== Instructions for the task ==
Output every line of the material below as a Markdown table with two columns, Row and Text: Row holds a running number, and Text holds the line. Leave out blank lines.
* Start Records for this task *
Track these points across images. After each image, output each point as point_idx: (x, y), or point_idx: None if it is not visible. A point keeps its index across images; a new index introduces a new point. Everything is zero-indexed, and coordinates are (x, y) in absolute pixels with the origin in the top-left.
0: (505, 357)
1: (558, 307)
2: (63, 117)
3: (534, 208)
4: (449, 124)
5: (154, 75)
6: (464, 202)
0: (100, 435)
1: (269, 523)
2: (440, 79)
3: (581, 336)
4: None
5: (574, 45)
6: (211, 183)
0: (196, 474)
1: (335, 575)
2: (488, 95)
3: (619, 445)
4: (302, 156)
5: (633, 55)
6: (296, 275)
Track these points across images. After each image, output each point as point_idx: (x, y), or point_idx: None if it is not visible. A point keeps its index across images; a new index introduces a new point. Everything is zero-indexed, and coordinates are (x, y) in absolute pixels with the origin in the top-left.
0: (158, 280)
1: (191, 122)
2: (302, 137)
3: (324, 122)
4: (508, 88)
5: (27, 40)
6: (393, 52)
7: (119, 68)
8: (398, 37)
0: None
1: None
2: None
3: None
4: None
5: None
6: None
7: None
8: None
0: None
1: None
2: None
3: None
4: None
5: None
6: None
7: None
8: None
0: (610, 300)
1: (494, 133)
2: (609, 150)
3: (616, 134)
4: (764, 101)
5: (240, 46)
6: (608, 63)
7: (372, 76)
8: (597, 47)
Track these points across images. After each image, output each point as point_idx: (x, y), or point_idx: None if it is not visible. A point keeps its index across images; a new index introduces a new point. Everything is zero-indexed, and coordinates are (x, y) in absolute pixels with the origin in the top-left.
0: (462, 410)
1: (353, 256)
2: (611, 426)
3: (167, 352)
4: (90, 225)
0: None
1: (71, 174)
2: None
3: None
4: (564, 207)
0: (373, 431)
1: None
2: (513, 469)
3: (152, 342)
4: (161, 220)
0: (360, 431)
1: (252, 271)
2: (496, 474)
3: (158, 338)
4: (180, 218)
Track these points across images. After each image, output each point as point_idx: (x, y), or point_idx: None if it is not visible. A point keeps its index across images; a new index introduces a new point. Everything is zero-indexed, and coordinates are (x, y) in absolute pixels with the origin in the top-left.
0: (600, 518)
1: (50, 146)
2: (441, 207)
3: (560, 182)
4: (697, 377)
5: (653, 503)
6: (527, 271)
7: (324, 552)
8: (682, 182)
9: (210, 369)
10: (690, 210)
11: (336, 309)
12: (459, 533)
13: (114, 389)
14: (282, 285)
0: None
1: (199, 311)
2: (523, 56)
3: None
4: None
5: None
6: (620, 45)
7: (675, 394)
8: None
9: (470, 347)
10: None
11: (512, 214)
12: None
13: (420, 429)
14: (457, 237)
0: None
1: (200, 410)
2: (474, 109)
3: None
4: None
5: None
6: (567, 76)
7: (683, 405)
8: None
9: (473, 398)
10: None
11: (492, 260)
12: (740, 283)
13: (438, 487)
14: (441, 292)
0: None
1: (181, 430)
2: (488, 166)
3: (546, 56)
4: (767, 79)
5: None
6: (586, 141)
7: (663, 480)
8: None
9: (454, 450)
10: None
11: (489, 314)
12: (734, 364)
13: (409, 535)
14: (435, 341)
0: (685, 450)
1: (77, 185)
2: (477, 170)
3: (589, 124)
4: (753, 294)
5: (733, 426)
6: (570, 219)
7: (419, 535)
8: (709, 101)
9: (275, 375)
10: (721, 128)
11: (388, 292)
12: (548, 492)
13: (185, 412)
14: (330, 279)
* End Records for this task *
== Output for this exercise ==
| Row | Text |
|---|---|
| 1 | Track these points across images. After each image, output each point as point_idx: (x, y), or point_idx: None if it is not visible. A point keeps its index across images; a new index introduces a new point. Everything is zero-indexed, and coordinates are (x, y) in absolute pixels with the origin in the top-left. |
| 2 | 0: (505, 357) |
| 3 | 1: (558, 307) |
| 4 | 2: (63, 117) |
| 5 | 3: (534, 208) |
| 6 | 4: (449, 124) |
| 7 | 5: (154, 75) |
| 8 | 6: (464, 202) |
| 9 | 0: (100, 435) |
| 10 | 1: (269, 523) |
| 11 | 2: (440, 79) |
| 12 | 3: (581, 336) |
| 13 | 4: None |
| 14 | 5: (574, 45) |
| 15 | 6: (211, 183) |
| 16 | 0: (196, 474) |
| 17 | 1: (335, 575) |
| 18 | 2: (488, 95) |
| 19 | 3: (619, 445) |
| 20 | 4: (302, 156) |
| 21 | 5: (633, 55) |
| 22 | 6: (296, 275) |
| 23 | Track these points across images. After each image, output each point as point_idx: (x, y), or point_idx: None if it is not visible. A point keeps its index across images; a new index introduces a new point. Everything is zero-indexed, and coordinates are (x, y) in absolute pixels with the origin in the top-left. |
| 24 | 0: (158, 280) |
| 25 | 1: (191, 122) |
| 26 | 2: (302, 137) |
| 27 | 3: (324, 122) |
| 28 | 4: (508, 88) |
| 29 | 5: (27, 40) |
| 30 | 6: (393, 52) |
| 31 | 7: (119, 68) |
| 32 | 8: (398, 37) |
| 33 | 0: None |
| 34 | 1: None |
| 35 | 2: None |
| 36 | 3: None |
| 37 | 4: None |
| 38 | 5: None |
| 39 | 6: None |
| 40 | 7: None |
| 41 | 8: None |
| 42 | 0: None |
| 43 | 1: None |
| 44 | 2: None |
| 45 | 3: None |
| 46 | 4: None |
| 47 | 5: None |
| 48 | 6: None |
| 49 | 7: None |
| 50 | 8: None |
| 51 | 0: (610, 300) |
| 52 | 1: (494, 133) |
| 53 | 2: (609, 150) |
| 54 | 3: (616, 134) |
| 55 | 4: (764, 101) |
| 56 | 5: (240, 46) |
| 57 | 6: (608, 63) |
| 58 | 7: (372, 76) |
| 59 | 8: (597, 47) |
| 60 | Track these points across images. After each image, output each point as point_idx: (x, y), or point_idx: None if it is not visible. A point keeps its index across images; a new index introduces a new point. Everything is zero-indexed, and coordinates are (x, y) in absolute pixels with the origin in the top-left. |
| 61 | 0: (462, 410) |
| 62 | 1: (353, 256) |
| 63 | 2: (611, 426) |
| 64 | 3: (167, 352) |
| 65 | 4: (90, 225) |
| 66 | 0: None |
| 67 | 1: (71, 174) |
| 68 | 2: None |
| 69 | 3: None |
| 70 | 4: (564, 207) |
| 71 | 0: (373, 431) |
| 72 | 1: None |
| 73 | 2: (513, 469) |
| 74 | 3: (152, 342) |
| 75 | 4: (161, 220) |
| 76 | 0: (360, 431) |
| 77 | 1: (252, 271) |
| 78 | 2: (496, 474) |
| 79 | 3: (158, 338) |
| 80 | 4: (180, 218) |
| 81 | Track these points across images. After each image, output each point as point_idx: (x, y), or point_idx: None if it is not visible. A point keeps its index across images; a new index introduces a new point. Everything is zero-indexed, and coordinates are (x, y) in absolute pixels with the origin in the top-left. |
| 82 | 0: (600, 518) |
| 83 | 1: (50, 146) |
| 84 | 2: (441, 207) |
| 85 | 3: (560, 182) |
| 86 | 4: (697, 377) |
| 87 | 5: (653, 503) |
| 88 | 6: (527, 271) |
| 89 | 7: (324, 552) |
| 90 | 8: (682, 182) |
| 91 | 9: (210, 369) |
| 92 | 10: (690, 210) |
| 93 | 11: (336, 309) |
| 94 | 12: (459, 533) |
| 95 | 13: (114, 389) |
| 96 | 14: (282, 285) |
| 97 | 0: None |
| 98 | 1: (199, 311) |
| 99 | 2: (523, 56) |
| 100 | 3: None |
| 101 | 4: None |
| 102 | 5: None |
| 103 | 6: (620, 45) |
| 104 | 7: (675, 394) |
| 105 | 8: None |
| 106 | 9: (470, 347) |
| 107 | 10: None |
| 108 | 11: (512, 214) |
| 109 | 12: None |
| 110 | 13: (420, 429) |
| 111 | 14: (457, 237) |
| 112 | 0: None |
| 113 | 1: (200, 410) |
| 114 | 2: (474, 109) |
| 115 | 3: None |
| 116 | 4: None |
| 117 | 5: None |
| 118 | 6: (567, 76) |
| 119 | 7: (683, 405) |
| 120 | 8: None |
| 121 | 9: (473, 398) |
| 122 | 10: None |
| 123 | 11: (492, 260) |
| 124 | 12: (740, 283) |
| 125 | 13: (438, 487) |
| 126 | 14: (441, 292) |
| 127 | 0: None |
| 128 | 1: (181, 430) |
| 129 | 2: (488, 166) |
| 130 | 3: (546, 56) |
| 131 | 4: (767, 79) |
| 132 | 5: None |
| 133 | 6: (586, 141) |
| 134 | 7: (663, 480) |
| 135 | 8: None |
| 136 | 9: (454, 450) |
| 137 | 10: None |
| 138 | 11: (489, 314) |
| 139 | 12: (734, 364) |
| 140 | 13: (409, 535) |
| 141 | 14: (435, 341) |
| 142 | 0: (685, 450) |
| 143 | 1: (77, 185) |
| 144 | 2: (477, 170) |
| 145 | 3: (589, 124) |
| 146 | 4: (753, 294) |
| 147 | 5: (733, 426) |
| 148 | 6: (570, 219) |
| 149 | 7: (419, 535) |
| 150 | 8: (709, 101) |
| 151 | 9: (275, 375) |
| 152 | 10: (721, 128) |
| 153 | 11: (388, 292) |
| 154 | 12: (548, 492) |
| 155 | 13: (185, 412) |
| 156 | 14: (330, 279) |